Collected data
= Beginning of Section =

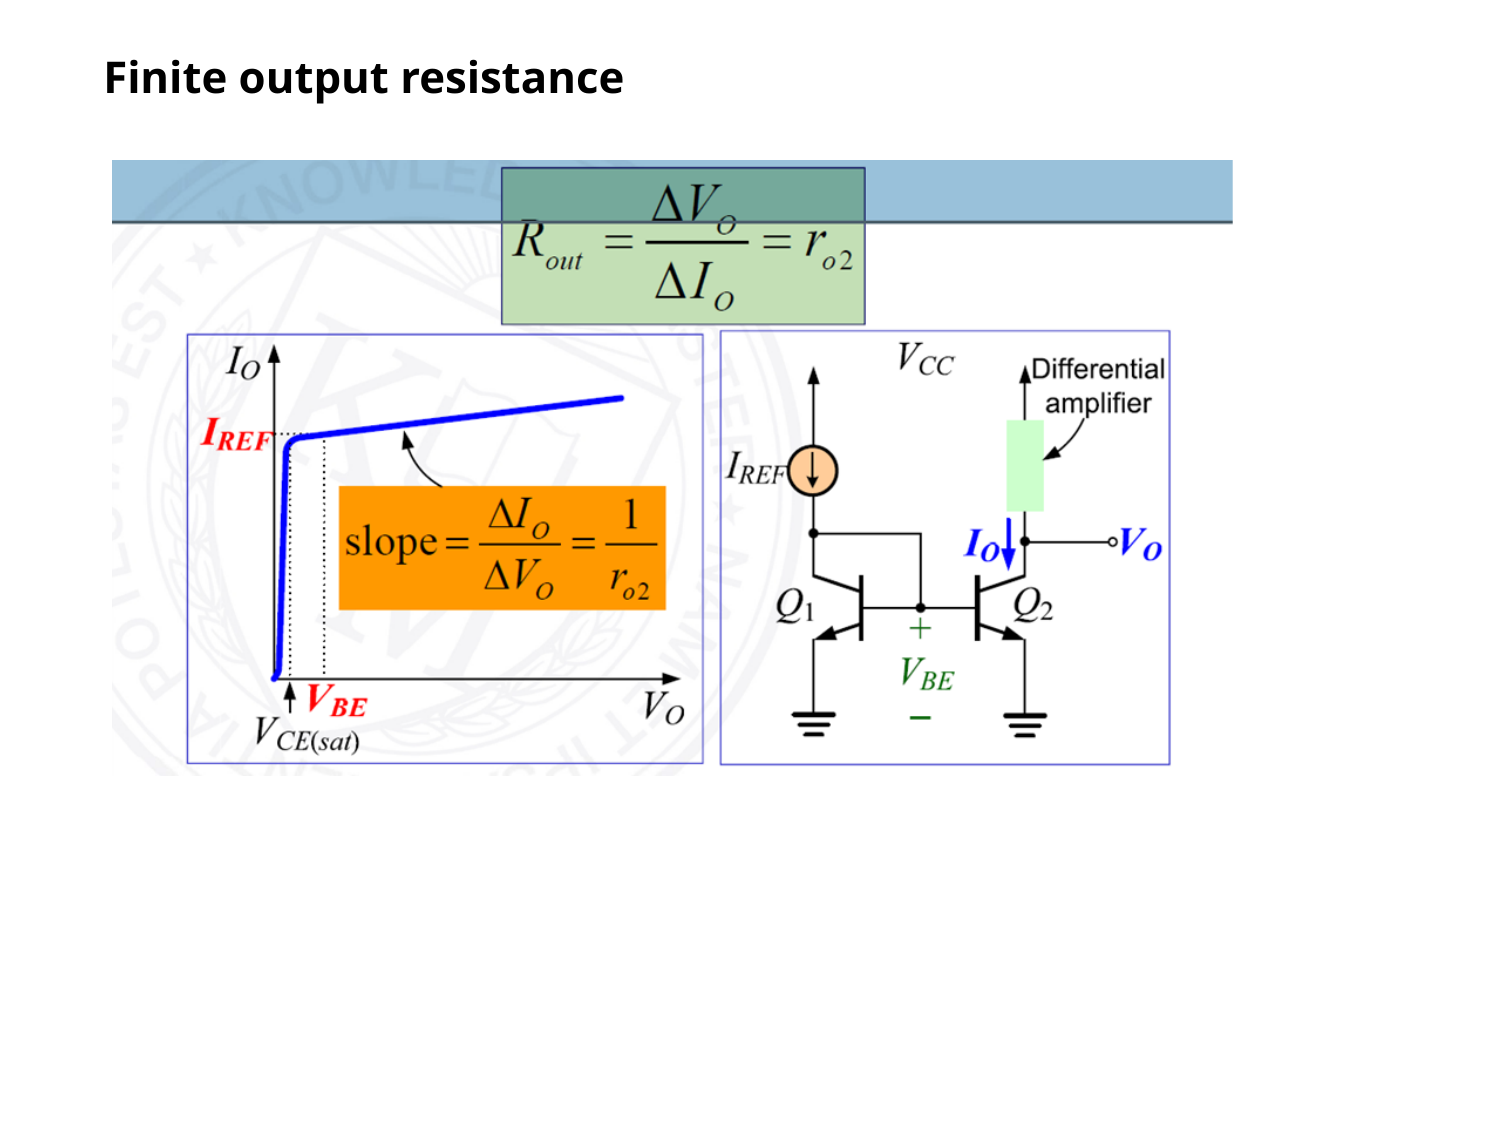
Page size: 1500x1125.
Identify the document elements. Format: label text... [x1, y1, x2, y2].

text_box Finite output resistance [88, 42, 1042, 110]
picture [111, 160, 1234, 777]
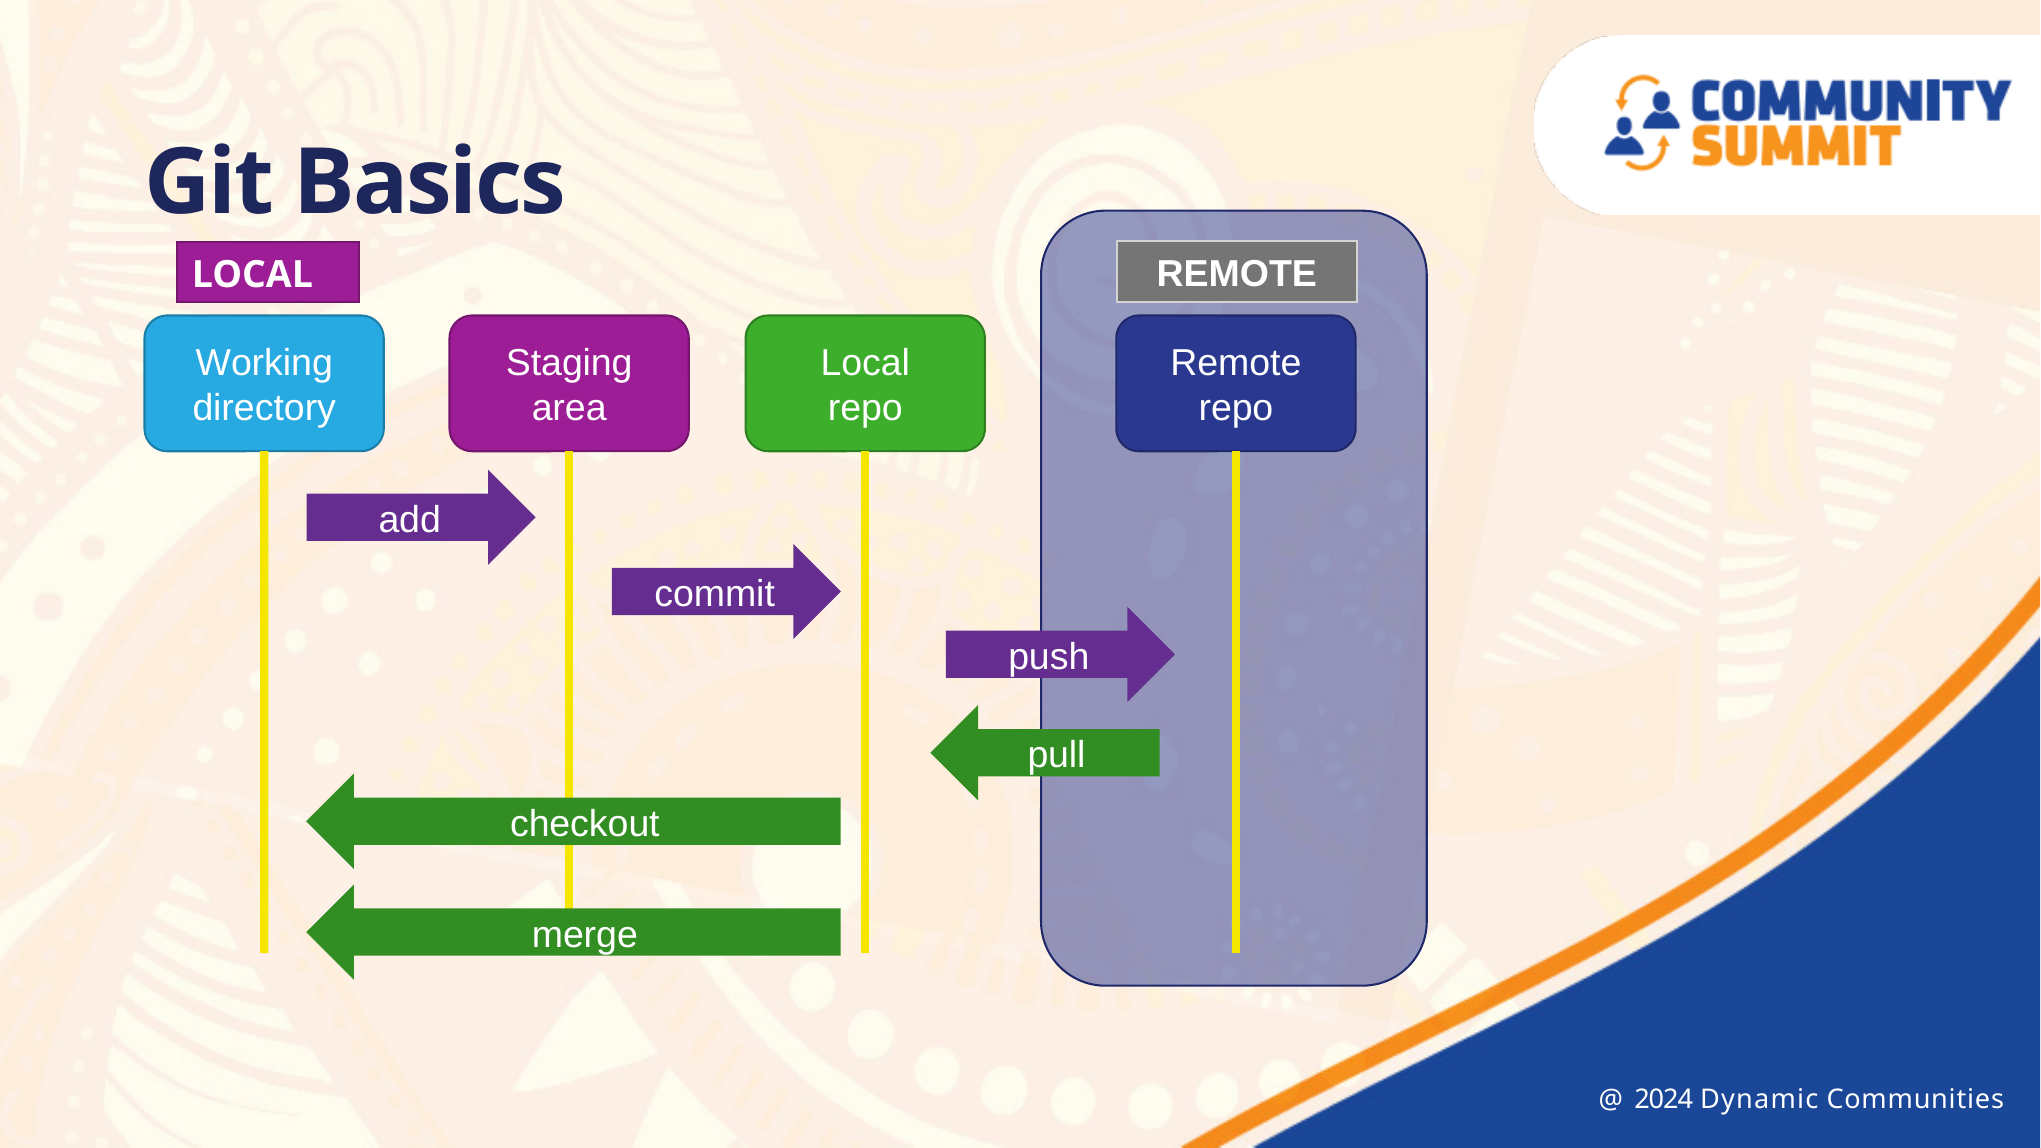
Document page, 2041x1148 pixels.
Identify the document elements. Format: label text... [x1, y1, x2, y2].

text_box Git Basics [120, 125, 1921, 243]
text_box checkout [307, 776, 568, 867]
text_box commit [612, 546, 840, 637]
text_box LOCAL [177, 241, 360, 303]
text_box Staging area [449, 315, 689, 452]
text_box checkout [570, 798, 840, 844]
text_box push [946, 609, 1174, 700]
text_box Local repo [745, 315, 985, 452]
text_box add [307, 472, 535, 563]
text_box merge [307, 886, 840, 978]
text_box pull [931, 707, 1159, 798]
picture [0, 0, 2041, 1148]
text_box [1041, 210, 1427, 986]
text_box REMOTE [1117, 241, 1357, 302]
text_box Working directory [144, 315, 384, 452]
text_box Remote repo [1116, 315, 1356, 452]
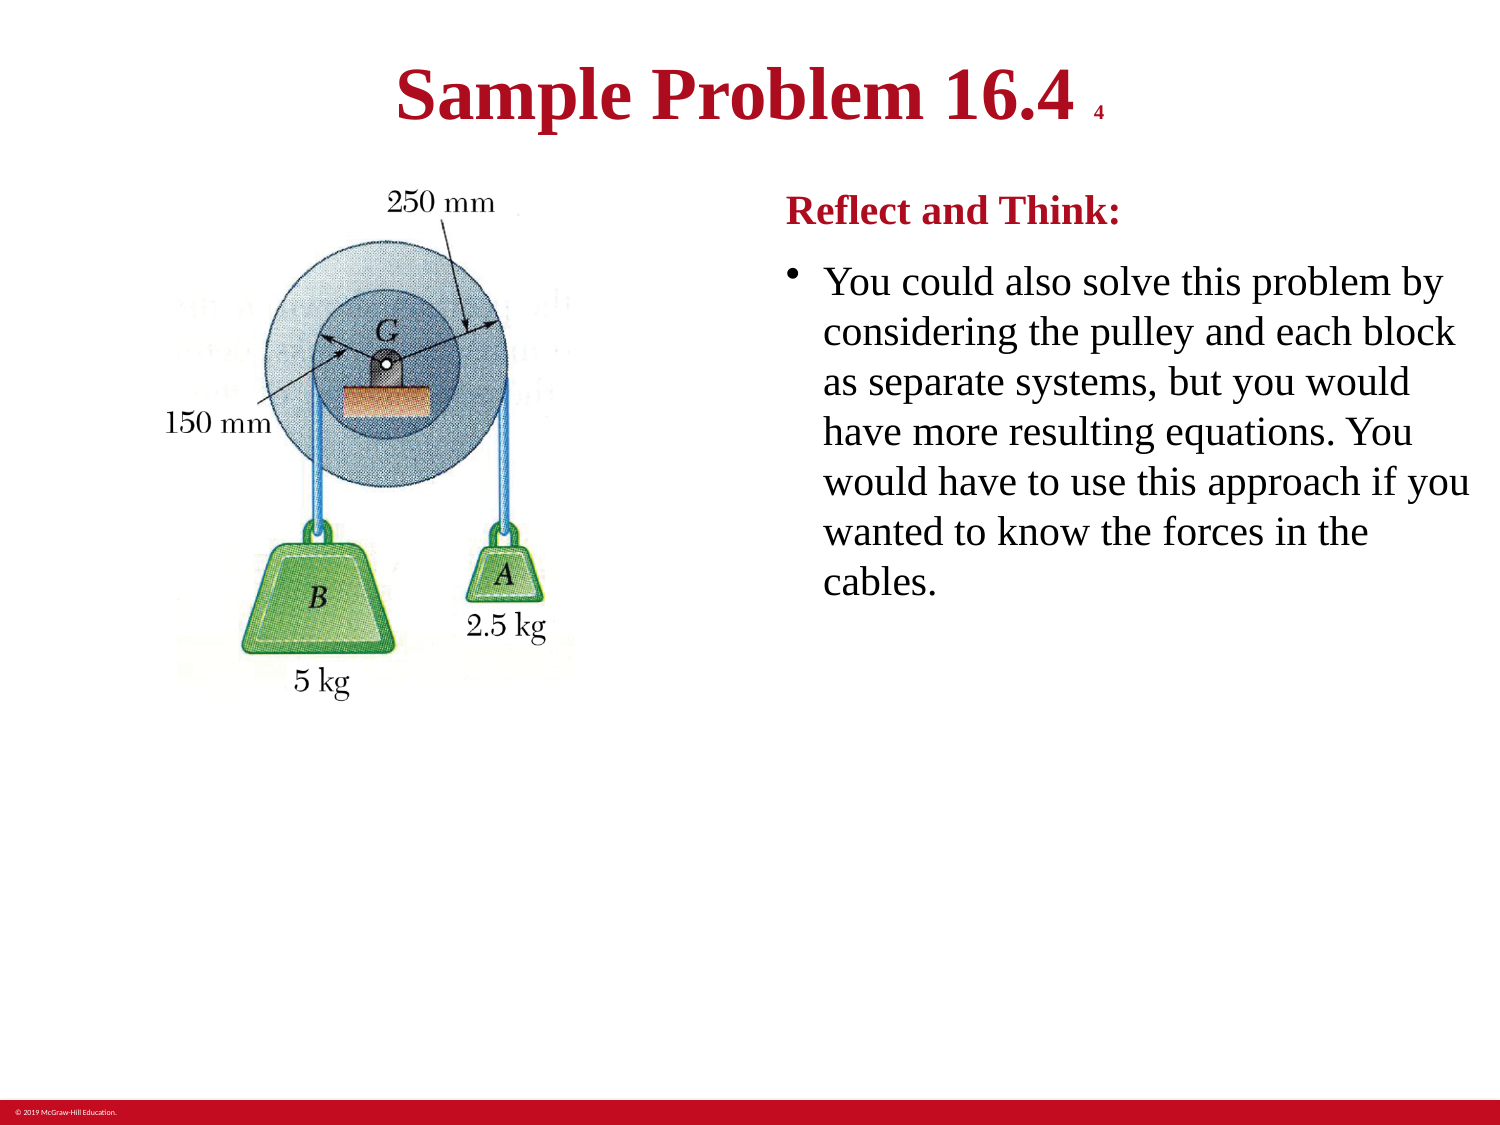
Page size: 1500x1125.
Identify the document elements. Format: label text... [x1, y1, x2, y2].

title Sample Problem 16.4 4 [75, 37, 1425, 138]
text_box Reflect and Think: You could also solve this problem by considering the pulley and each block as separate systems, but you would have more resulting equations. You would have to use this approach if you wanted to know the forces in the cables. [771, 175, 1500, 611]
picture [163, 169, 575, 712]
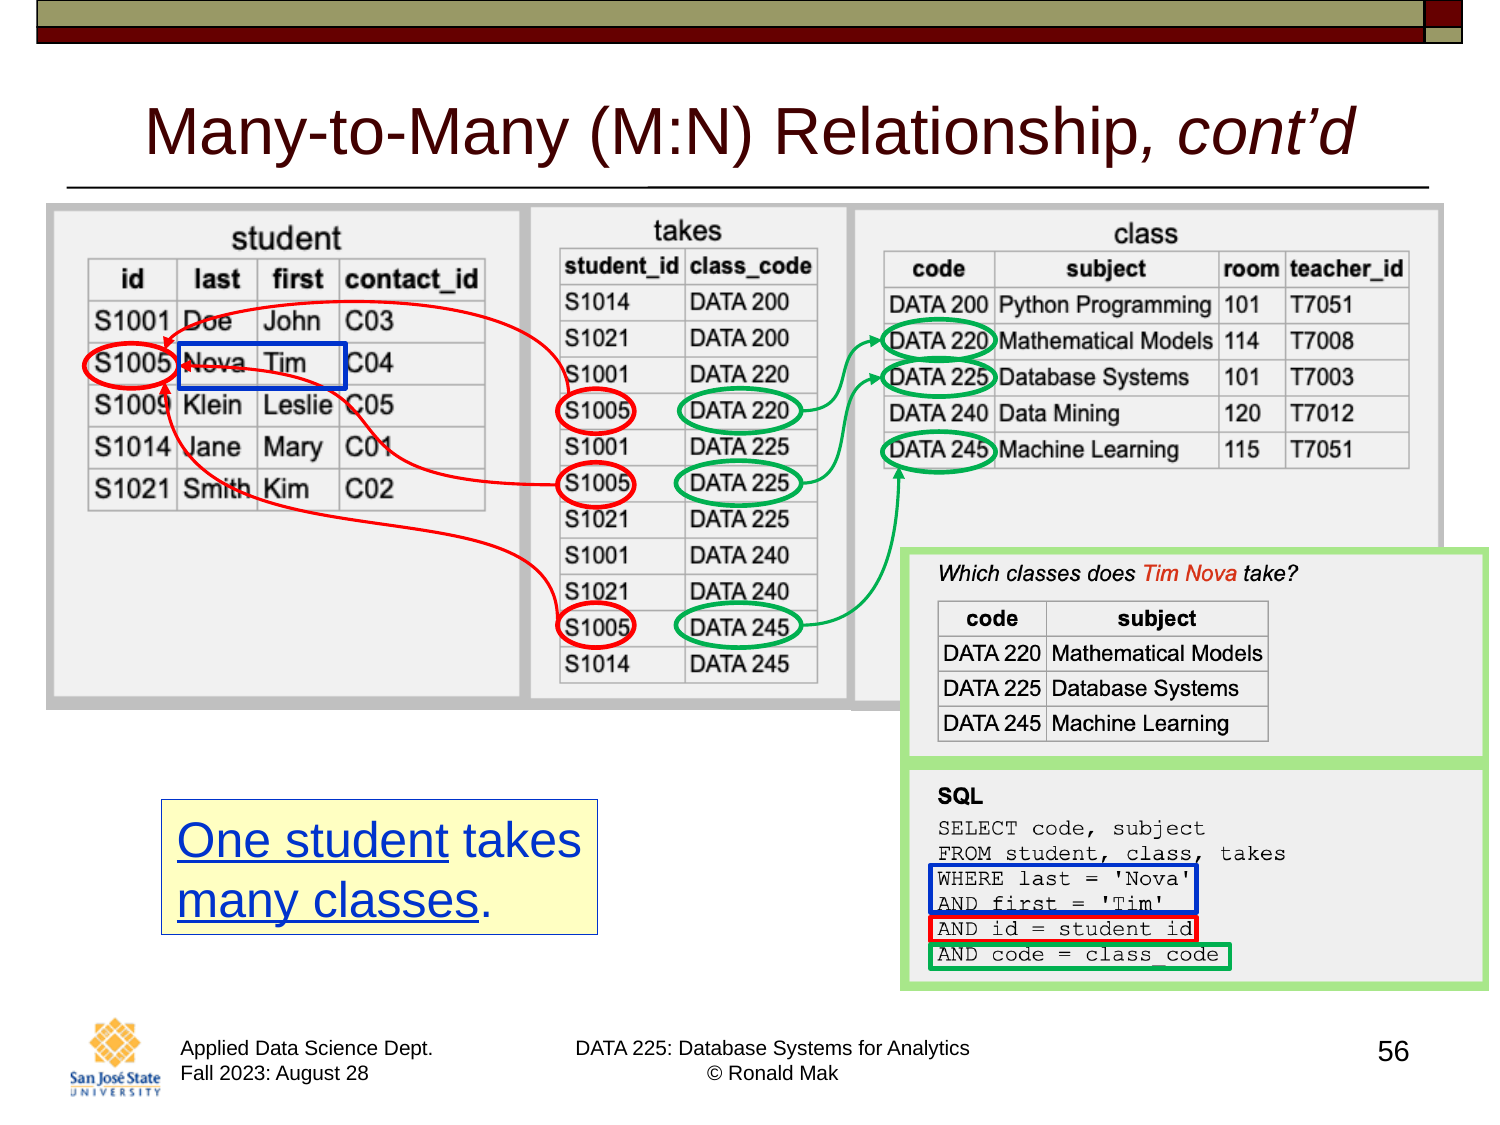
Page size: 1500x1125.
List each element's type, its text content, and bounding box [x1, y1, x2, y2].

picture [60, 1012, 166, 1112]
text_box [801, 339, 883, 376]
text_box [164, 381, 558, 620]
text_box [343, 170, 390, 364]
picture [899, 547, 1490, 992]
slide_number 56 [1112, 1025, 1425, 1100]
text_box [178, 365, 558, 381]
text_box One student takes many classes. [161, 799, 598, 935]
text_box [46, 203, 1444, 712]
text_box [801, 377, 883, 484]
title Many-to-Many (M:N) Relationship, cont’d [75, 67, 1425, 175]
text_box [801, 466, 900, 626]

= End of Section =

## What is needed
The data must be printed exactly, image-free.

## Task response
Page size: 1500x1125.
Identify the document elements. Format: label text... [x1, y1, x2, y2].

text_box Finite output resistance [88, 42, 1042, 110]
picture [111, 160, 1234, 777]
Document page, 2041x1148 pixels.
Identify the document elements. Format: label text... [x1, y1, x2, y2].

text_box Git Basics [120, 125, 1921, 243]
text_box checkout [307, 776, 568, 867]
text_box commit [612, 546, 840, 637]
text_box LOCAL [177, 241, 360, 303]
text_box Staging area [449, 315, 689, 452]
text_box checkout [570, 798, 840, 844]
text_box push [946, 609, 1174, 700]
text_box Local repo [745, 315, 985, 452]
text_box add [307, 472, 535, 563]
text_box merge [307, 886, 840, 978]
text_box pull [931, 707, 1159, 798]
picture [0, 0, 2041, 1148]
text_box [1041, 210, 1427, 986]
text_box REMOTE [1117, 241, 1357, 302]
text_box Working directory [144, 315, 384, 452]
text_box Remote repo [1116, 315, 1356, 452]
Page size: 1500x1125.
Identify the document elements. Format: label text... [x1, y1, x2, y2].

title Sample Problem 16.4 4 [75, 37, 1425, 138]
text_box Reflect and Think: You could also solve this problem by considering the pulley and each block as separate systems, but you would have more resulting equations. You would have to use this approach if you wanted to know the forces in the cables. [771, 175, 1500, 611]
picture [163, 169, 575, 712]
Page size: 1500x1125.
List each element's type, its text content, and bounding box [x1, y1, x2, y2].

picture [60, 1012, 166, 1112]
text_box [801, 339, 883, 376]
text_box [164, 381, 558, 620]
text_box [343, 170, 390, 364]
picture [899, 547, 1490, 992]
slide_number 56 [1112, 1025, 1425, 1100]
text_box [178, 365, 558, 381]
text_box One student takes many classes. [161, 799, 598, 935]
text_box [46, 203, 1444, 712]
text_box [801, 377, 883, 484]
title Many-to-Many (M:N) Relationship, cont’d [75, 67, 1425, 175]
text_box [801, 466, 900, 626]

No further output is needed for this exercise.